Improving our knowledge on the hydro-chemo-mechanical behaviour of fault zones in the context of CO₂ geological storage

A possible risk of geomechanical nature related to deep injection of CO₂ is the shear reactivation of faults, hence potentially leading to the creation of new leakage pathways and eventually inducing earthquakes felt at the surface. Current practices to evaluate fault stability in the domain of CO₂ storage still remain limited regarding two issues: 1. Faults are complex and heterogeneous geological systems, which do not correspond to discrete surfaces as already postulated by many authors. Reservoir-scale faults in a priori low-deformed reservoirs targeted for CO₂ storage can present high complex architecture, which might influence the hydro-mechanical behaviour of the fault system; 2. Chemical interactions (dissolution and precipitation processes, chemically-induced weakening, etc.) between CO₂-enriched brine and the minerals constituting the fault zone can affect the mechanical stability and the transport properties of the faulted/fractured system.
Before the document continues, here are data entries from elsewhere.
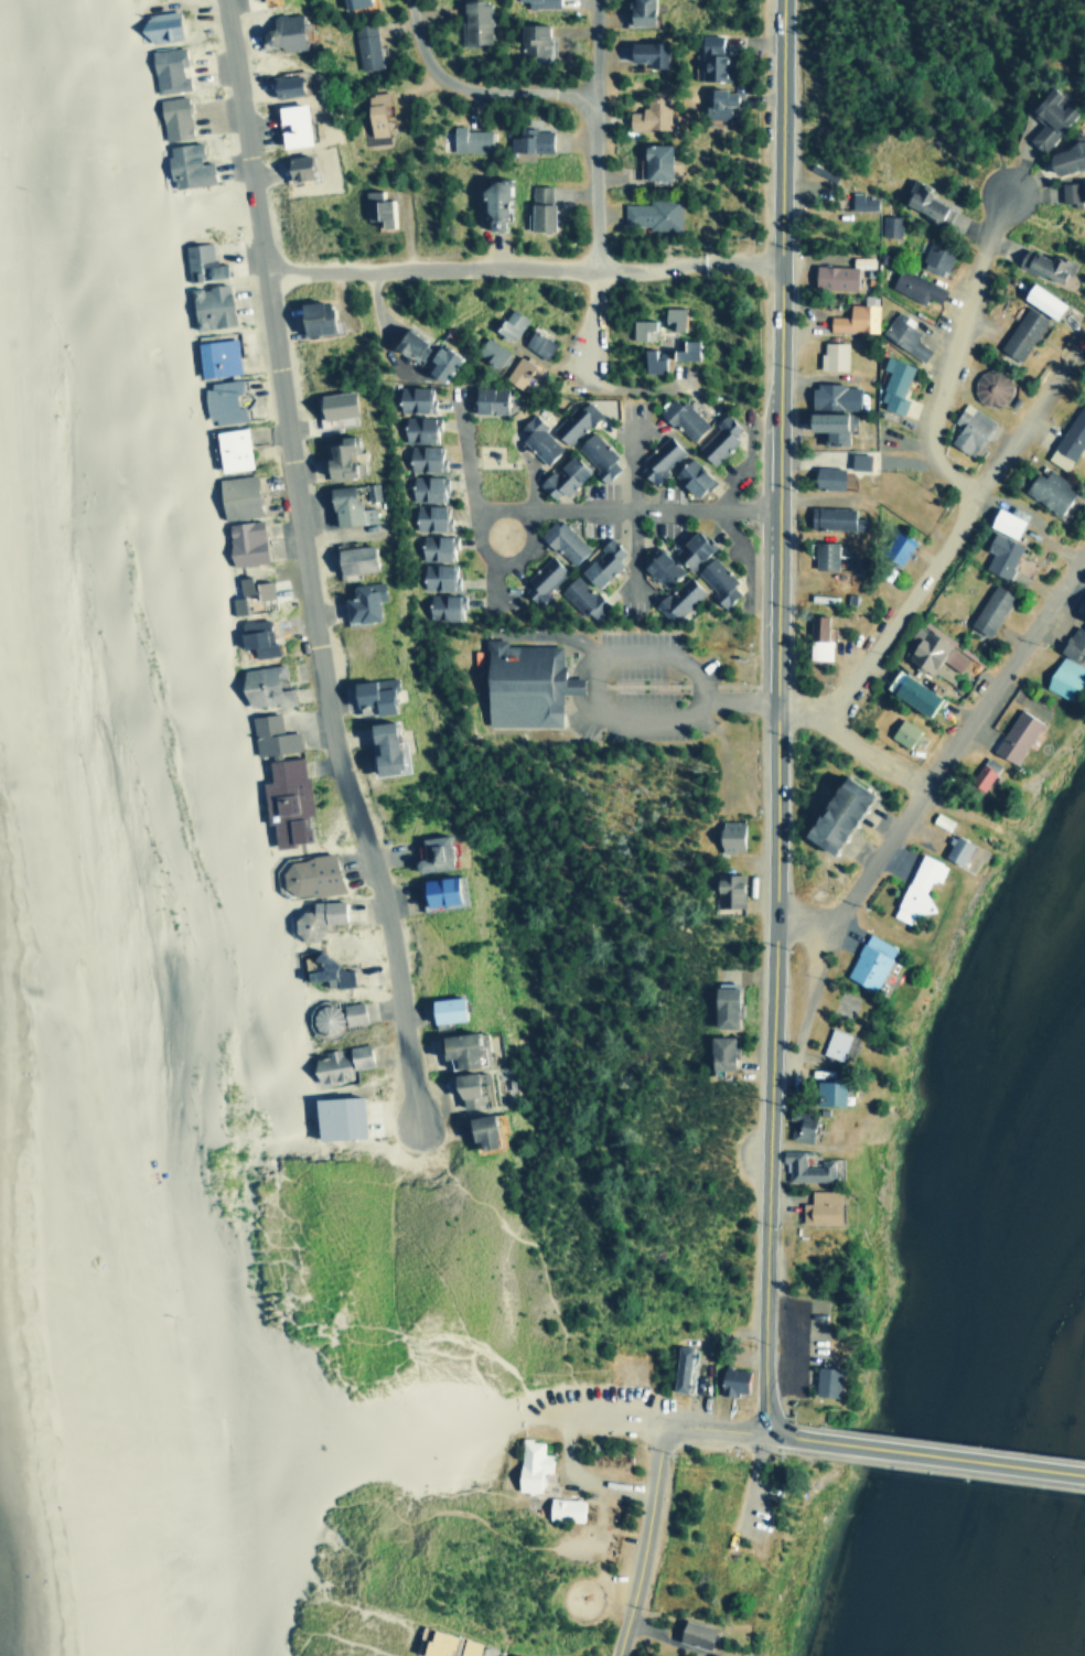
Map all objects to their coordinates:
building: (351, 3)
building: (539, 3)
building: (635, 11)
building: (471, 20)
building: (158, 26)
building: (280, 31)
building: (532, 36)
building: (364, 45)
building: (643, 52)
building: (710, 57)
building: (165, 68)
building: (281, 84)
road: (476, 85)
building: (717, 104)
building: (647, 112)
building: (171, 116)
building: (1046, 116)
building: (288, 123)
building: (467, 139)
building: (528, 139)
building: (1064, 156)
building: (651, 160)
building: (183, 164)
building: (296, 166)
road: (595, 184)
building: (372, 192)
building: (858, 200)
building: (922, 201)
building: (490, 202)
building: (537, 206)
building: (381, 211)
building: (650, 213)
building: (887, 225)
building: (932, 258)
building: (861, 259)
building: (200, 261)
building: (1041, 263)
road: (524, 267)
road: (974, 269)
building: (831, 276)
building: (912, 285)
building: (1038, 298)
building: (207, 305)
building: (309, 316)
building: (669, 317)
building: (852, 317)
building: (507, 323)
building: (640, 328)
building: (1019, 333)
building: (901, 334)
building: (405, 343)
building: (536, 343)
building: (488, 350)
building: (682, 350)
building: (831, 354)
building: (213, 356)
building: (648, 359)
building: (435, 362)
building: (516, 371)
building: (892, 384)
road: (634, 386)
building: (988, 386)
building: (831, 396)
building: (414, 397)
building: (485, 398)
building: (219, 401)
building: (330, 406)
building: (679, 417)
building: (824, 425)
building: (419, 428)
building: (967, 428)
road: (936, 430)
building: (536, 439)
building: (716, 439)
building: (1067, 439)
building: (228, 448)
building: (595, 456)
building: (337, 457)
building: (656, 457)
building: (857, 460)
building: (687, 475)
building: (825, 476)
building: (559, 477)
building: (427, 487)
building: (1046, 489)
building: (234, 495)
building: (343, 506)
road: (631, 507)
road: (625, 511)
building: (428, 516)
building: (827, 516)
road: (473, 520)
building: (1002, 522)
building: (560, 540)
building: (242, 541)
building: (433, 546)
building: (894, 546)
building: (690, 549)
building: (821, 554)
building: (998, 554)
building: (350, 558)
road: (313, 563)
building: (599, 563)
road: (929, 565)
building: (656, 566)
building: (435, 575)
building: (539, 579)
building: (714, 580)
building: (252, 587)
building: (580, 597)
building: (676, 597)
building: (358, 601)
building: (234, 604)
building: (444, 606)
building: (987, 609)
building: (815, 637)
building: (1074, 639)
building: (255, 641)
building: (923, 649)
building: (951, 658)
building: (1061, 676)
building: (521, 683)
building: (262, 685)
building: (909, 693)
building: (371, 694)
road: (739, 696)
road: (778, 711)
road: (645, 713)
building: (901, 731)
road: (960, 731)
building: (268, 735)
building: (1013, 736)
building: (377, 747)
building: (396, 756)
road: (880, 765)
building: (981, 772)
building: (283, 799)
building: (830, 814)
building: (939, 820)
building: (728, 835)
building: (953, 849)
building: (428, 854)
building: (306, 875)
building: (915, 888)
building: (434, 890)
building: (726, 890)
building: (313, 918)
road: (812, 920)
building: (867, 961)
building: (322, 970)
building: (720, 1004)
building: (441, 1009)
building: (349, 1012)
building: (322, 1019)
building: (833, 1043)
building: (454, 1049)
building: (716, 1052)
building: (337, 1062)
building: (460, 1089)
building: (825, 1093)
building: (333, 1117)
building: (797, 1124)
building: (474, 1132)
building: (801, 1167)
building: (818, 1207)
river: (1013, 1346)
building: (676, 1366)
building: (729, 1379)
building: (823, 1379)
parking lot: (588, 1400)
road: (562, 1414)
road: (718, 1420)
road: (228, 1424)
road: (798, 1434)
road: (956, 1456)
building: (528, 1463)
building: (562, 1507)
road: (418, 1516)
road: (643, 1542)
road: (341, 1601)
building: (692, 1632)
road: (340, 1637)
building: (426, 1640)
building: (463, 1646)
building: (507, 1654)
building: (649, 1654)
The research project FISIC (www.anrfisic. fr, funded by the French National research Agency) intends to overcome those limitations by accurately modelling the hydro-chemo-mechanical complexity of a fault zone. The main goal is to improve the stability analysis of a fault both undertaking pressure increase and alteration due to the presence of an acidic fluid. The progress of this research project is presented here.